His supporters said that it wasn’t them who phoned in the bomb threat that emptied the courthouse while Warman’s assault trial was taking place. A Patriot on Guard, who only wanted to be identified as Ron, said that the bomb threat probably came from the R.C.M.P. who wanted to portray them  as radicals.  I don’t think it requires a conspiracy by the R.C.M.P. to do that.

Warman and the Patriots on Guard do a good job of making themselves seem radical, yet their message is surprisingly familiar.  Warman’s account of what happened is on the group’s web site. In it, he says that the B.C. government is running an Al Capone protection racket.  Highwaymen (peace officers) lay in wait for unsuspecting foreigners, like him, with his busload of 25 Taiwanese tourists.

“The [Kamloops] judge, a pleasant man, or a smooth con artist (yet to be decided), vehemently denied that the court  was in admiralty jurisdiction”, Warman continues, … “We  MUST move rapidly to curtail this encroachment by government  upon the Common Law RIGHTS of the Canadian People. I would hope this can be accomplished by peaceable and sane methods,  and before mob retribution extracts a blood bath of  revenge  upon those responsible for this wholesale theft of our basic  and inalienable rights – RIGHTS which have been won for us  by the sacrificial blood of our ancestors.”

The reason all this seems familiar is because we have heard it all before through popular media and entertainment.   Movies and television (mostly American) regularly portray conspiring governments with groups of citizens preparing to  defend themselves.  The F.B.I. connives to hide alien invasions and officials in high office participate in assassinations and evil machinations.

Suspicion of government and beliefs in conspiracies have their roots in the American psyche, according to Professor Robert Goldberg.  In his recent comments on CBC radio, he outlined how the seeds of suspicion in government were  planted by the John Birch Society in the 1960s.  Since then, those seeds have taken root in North American culture.   The result has been the growth of patriotism, individualism,  quasi-religion, and armed citizenry.  These organizations  have been eating away at public confidence in government.

The members of the John Birch Society were not just some  mind addled  group from the fringe, but well educated  members of the upper and middle class who were convinced  that the Illuminati were conspiring to take over the world.   The Illuminati were founded in Germany, in 1776,  by  professor Adam Weishaupt.  They have long since been officially disbanded but their legendary power lives on.

Professor Goldberg, from the University of Utah, has traced the route of ideas of the John Birch Society into modern culture.  Ideas that were once considered fanatical and right-wing now seem familiar.  He told me that it is not  the conspiracy core —  those who live in their own  world,  a closed circle of confirming argument and  information — that he is worried about.

Rather, Goldberg’s concern is with mainstream institutions, such as movies and TV, who have popularized conspiracy theories.  In doing so, they have promoted the decline of confidence in government.  These are the calculated and systematic efforts of talented people.  They cannot simply be dismissed as paranoid, weird, or sick.

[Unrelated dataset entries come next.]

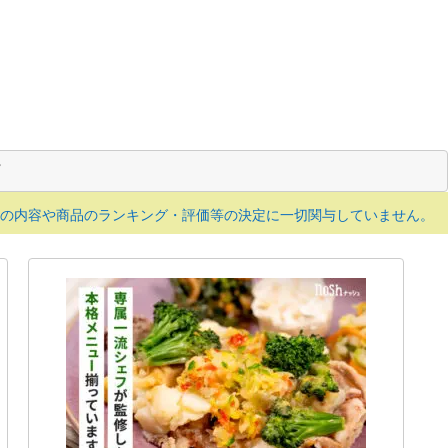
の内容や商品のランキング・評価等の決定に一切関与していません。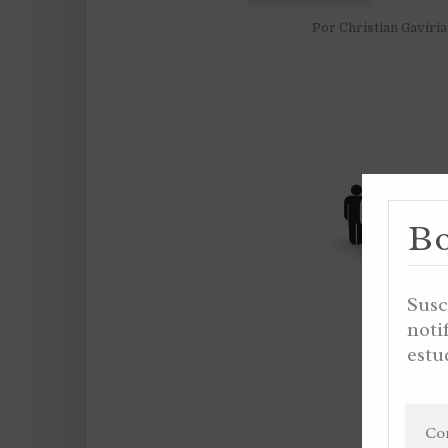
Por
Christian Gaviri
Bo
Susc
noti
estu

Democracy is under attack from within and from the outside.   The World Trade Organization wants to replace government.   Big business wants to reduce government regulations that  protect the environment and food supply.  Government is the  democratic expression of our collective will.  It may not be perfect but it beats the alternative — rule by greed and  fear.

“Democracy is the worst form of government,” said Winston  Churchill, “just better than all the others.”  I agree with Warman that ordinary citizens are threatened, but from a  government weakened by trade agreements and from lack of  democratic participation, not from a government that is too  strong.